PySpark Row using on DataFrame and RDD

Last Updated : 16 Oct, 2023

You can access the rows in the data frame like this: Attribute, dictionary value. Row allows you to create row objects using named arguments. A named argument cannot be omitted to indicate that the value is “none” or does not exist. In this case, you should explicitly set this to None.

Subsequent changes in version 3.0.0: Rows created from named arguments are now sorted by the position entered instead of alphabetically by field name. A row in PySpark is an immutable, dynamically typed object containing a set of key-value pairs, where the keys correspond to the names of the columns in the DataFrame.

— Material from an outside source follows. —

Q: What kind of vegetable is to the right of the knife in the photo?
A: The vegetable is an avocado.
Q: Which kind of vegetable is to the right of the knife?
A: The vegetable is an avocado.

Rows can be created in a number of ways, including directly instantiating a Row object with a range of values, or converting an RDD of tuples to a DataFrame. In pyspark, DataFrames are based on RDDs but provide a more structured and streamlined way to manipulate data using SQL-like queries and transformations. In this context, a Row object represents a record in a DataFrame or an element in an RDD of tuples.

1. Creating a Row object in PySpark

Approach:

Import Row from pyspark.sql
Create a row using Row()
Access the columns in data using Attribute value.

Python3

from pyspark.sql import Row

# Create a Row object with three columns: name, age, and city
row = Row(name='GeeksForGeeks', age=25, city='India')

# Access the values of the row using dot notation
print(row.name)
print(row.age)
print(row.city)

2. Create Dataframe by using Row in pyspark

You can also create a data frame by using rows to specify a schema, which is a set of column names and data types.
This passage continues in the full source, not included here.